YOUR INSTRUCTIONS
Using the data that follows, output only the lines from the line with "Curso de Robótica" up to and including the line with "Sélection de la langue", exactly, leaving pictures aside.

*** RECORDS ***

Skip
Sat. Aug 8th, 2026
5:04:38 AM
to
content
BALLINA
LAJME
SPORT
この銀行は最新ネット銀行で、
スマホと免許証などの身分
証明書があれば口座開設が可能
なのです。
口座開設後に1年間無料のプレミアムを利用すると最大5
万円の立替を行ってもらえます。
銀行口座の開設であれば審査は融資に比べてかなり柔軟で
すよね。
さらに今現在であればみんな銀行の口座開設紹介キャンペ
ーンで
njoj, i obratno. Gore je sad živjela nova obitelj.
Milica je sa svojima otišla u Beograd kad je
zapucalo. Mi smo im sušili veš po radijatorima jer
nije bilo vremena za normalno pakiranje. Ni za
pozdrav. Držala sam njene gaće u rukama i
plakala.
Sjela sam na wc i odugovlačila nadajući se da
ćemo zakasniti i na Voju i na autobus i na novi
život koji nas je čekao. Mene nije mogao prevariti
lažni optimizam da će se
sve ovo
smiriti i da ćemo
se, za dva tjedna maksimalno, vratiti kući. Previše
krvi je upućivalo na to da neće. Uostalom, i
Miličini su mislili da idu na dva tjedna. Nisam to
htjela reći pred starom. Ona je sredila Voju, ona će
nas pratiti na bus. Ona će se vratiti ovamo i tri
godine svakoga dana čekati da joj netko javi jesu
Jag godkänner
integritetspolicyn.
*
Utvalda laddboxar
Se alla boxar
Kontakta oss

*** End of RECORDS ***
*** RECORDS ***

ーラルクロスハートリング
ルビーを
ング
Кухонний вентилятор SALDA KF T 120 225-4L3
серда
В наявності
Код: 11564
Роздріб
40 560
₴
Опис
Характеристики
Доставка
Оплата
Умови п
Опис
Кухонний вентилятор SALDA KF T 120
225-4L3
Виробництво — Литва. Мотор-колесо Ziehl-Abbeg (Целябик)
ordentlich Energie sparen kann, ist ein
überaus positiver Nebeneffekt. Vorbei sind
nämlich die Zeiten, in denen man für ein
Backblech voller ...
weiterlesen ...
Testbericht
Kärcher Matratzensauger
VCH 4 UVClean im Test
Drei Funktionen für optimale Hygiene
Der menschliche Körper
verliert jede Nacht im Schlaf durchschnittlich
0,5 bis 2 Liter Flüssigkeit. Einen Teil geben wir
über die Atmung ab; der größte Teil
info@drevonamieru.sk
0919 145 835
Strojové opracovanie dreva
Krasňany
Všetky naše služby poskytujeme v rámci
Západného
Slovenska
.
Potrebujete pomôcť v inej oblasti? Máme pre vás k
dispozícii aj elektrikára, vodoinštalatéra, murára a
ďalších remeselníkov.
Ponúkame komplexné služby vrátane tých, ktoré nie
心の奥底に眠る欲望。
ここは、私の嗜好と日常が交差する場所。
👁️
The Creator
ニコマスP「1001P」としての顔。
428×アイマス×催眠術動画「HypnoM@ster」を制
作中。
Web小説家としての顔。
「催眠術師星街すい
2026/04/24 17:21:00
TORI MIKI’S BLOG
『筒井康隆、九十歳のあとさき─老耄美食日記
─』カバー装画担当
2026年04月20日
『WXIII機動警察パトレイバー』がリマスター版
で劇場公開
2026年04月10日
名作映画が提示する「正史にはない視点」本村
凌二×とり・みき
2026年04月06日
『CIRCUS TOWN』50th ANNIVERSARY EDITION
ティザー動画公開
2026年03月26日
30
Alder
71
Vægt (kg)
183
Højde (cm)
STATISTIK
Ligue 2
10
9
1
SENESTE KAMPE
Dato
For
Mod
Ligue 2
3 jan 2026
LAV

*** End of RECORDS ***
*** RECORDS ***

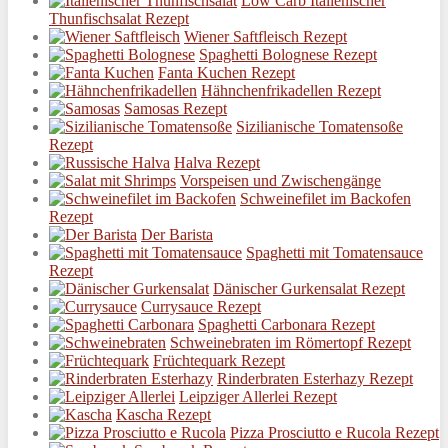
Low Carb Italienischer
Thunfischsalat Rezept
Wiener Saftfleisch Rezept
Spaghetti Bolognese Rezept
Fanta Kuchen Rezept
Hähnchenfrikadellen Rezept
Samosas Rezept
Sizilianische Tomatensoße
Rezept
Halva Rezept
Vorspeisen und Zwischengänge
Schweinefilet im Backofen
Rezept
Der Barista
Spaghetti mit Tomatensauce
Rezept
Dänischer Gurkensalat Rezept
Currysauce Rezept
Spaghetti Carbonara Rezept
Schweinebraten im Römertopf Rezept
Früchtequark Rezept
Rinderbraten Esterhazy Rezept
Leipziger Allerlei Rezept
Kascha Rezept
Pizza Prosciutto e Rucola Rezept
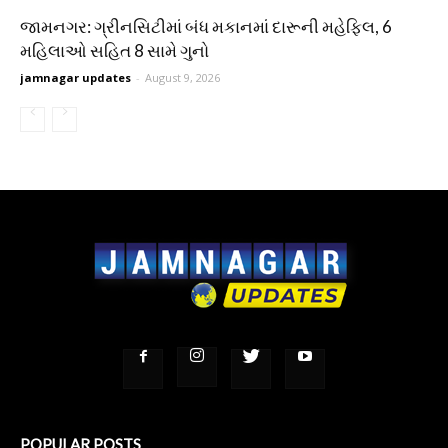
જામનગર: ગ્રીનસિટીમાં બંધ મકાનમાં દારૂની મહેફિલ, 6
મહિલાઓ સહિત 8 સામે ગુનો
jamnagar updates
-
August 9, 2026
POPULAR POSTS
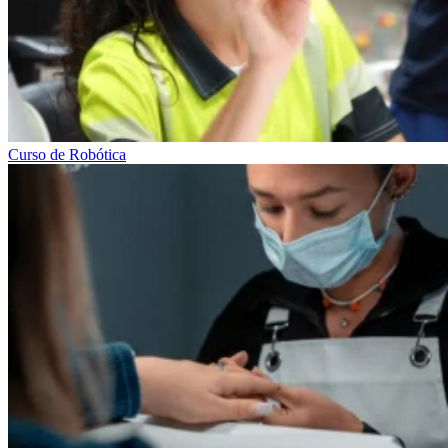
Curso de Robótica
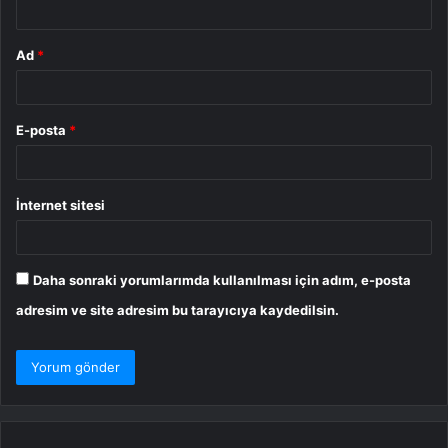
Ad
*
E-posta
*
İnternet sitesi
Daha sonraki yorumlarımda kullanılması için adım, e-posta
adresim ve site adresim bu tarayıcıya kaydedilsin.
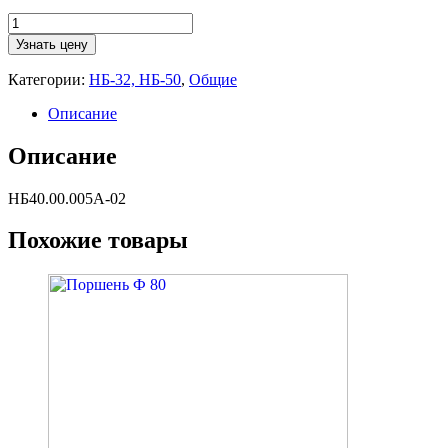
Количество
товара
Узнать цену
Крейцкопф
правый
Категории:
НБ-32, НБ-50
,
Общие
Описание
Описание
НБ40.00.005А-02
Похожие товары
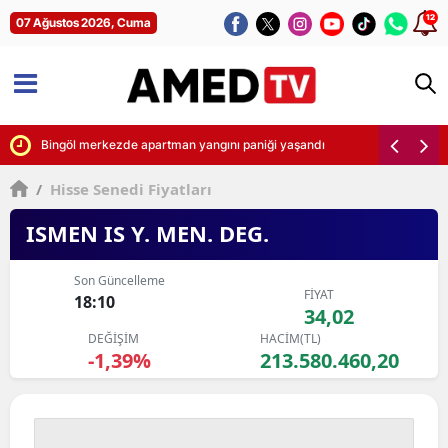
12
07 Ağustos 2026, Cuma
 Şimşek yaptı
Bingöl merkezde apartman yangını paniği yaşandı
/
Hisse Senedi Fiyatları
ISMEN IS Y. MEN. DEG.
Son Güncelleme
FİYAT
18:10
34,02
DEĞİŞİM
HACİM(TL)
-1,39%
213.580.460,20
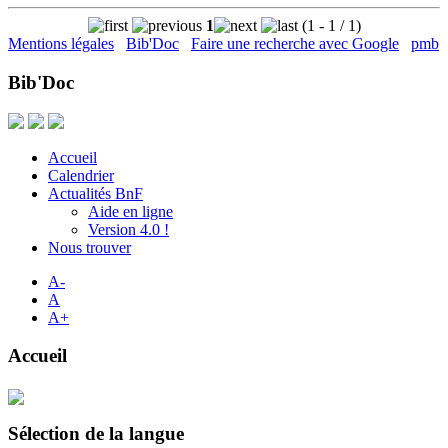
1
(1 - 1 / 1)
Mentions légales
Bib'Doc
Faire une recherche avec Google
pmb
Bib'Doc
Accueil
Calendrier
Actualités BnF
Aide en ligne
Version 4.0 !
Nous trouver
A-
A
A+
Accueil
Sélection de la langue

*** End of RECORDS ***

EXERCISE OUTPUT
Curso de Robótica
Ad
*
E-posta
*
İnternet sitesi
Daha sonraki yorumlarımda kullanılması için adım, e-posta
adresim ve site adresim bu tarayıcıya kaydedilsin.
Количество
товара
Узнать цену
Крейцкопф
правый
Категории:
НБ-32, НБ-50
,
Общие
Описание
Описание
НБ40.00.005А-02
Похожие товары
12
07 Ağustos 2026, Cuma
 Şimşek yaptı
Bingöl merkezde apartman yangını paniği yaşandı
/
Hisse Senedi Fiyatları
ISMEN IS Y. MEN. DEG.
Son Güncelleme
FİYAT
18:10
34,02
DEĞİŞİM
HACİM(TL)
-1,39%
213.580.460,20
1
(1 - 1 / 1)
Mentions légales
Bib'Doc
Faire une recherche avec Google
pmb
Bib'Doc
Accueil
Calendrier
Actualités BnF
Aide en ligne
Version 4.0 !
Nous trouver
A-
A
A+
Accueil
Sélection de la langue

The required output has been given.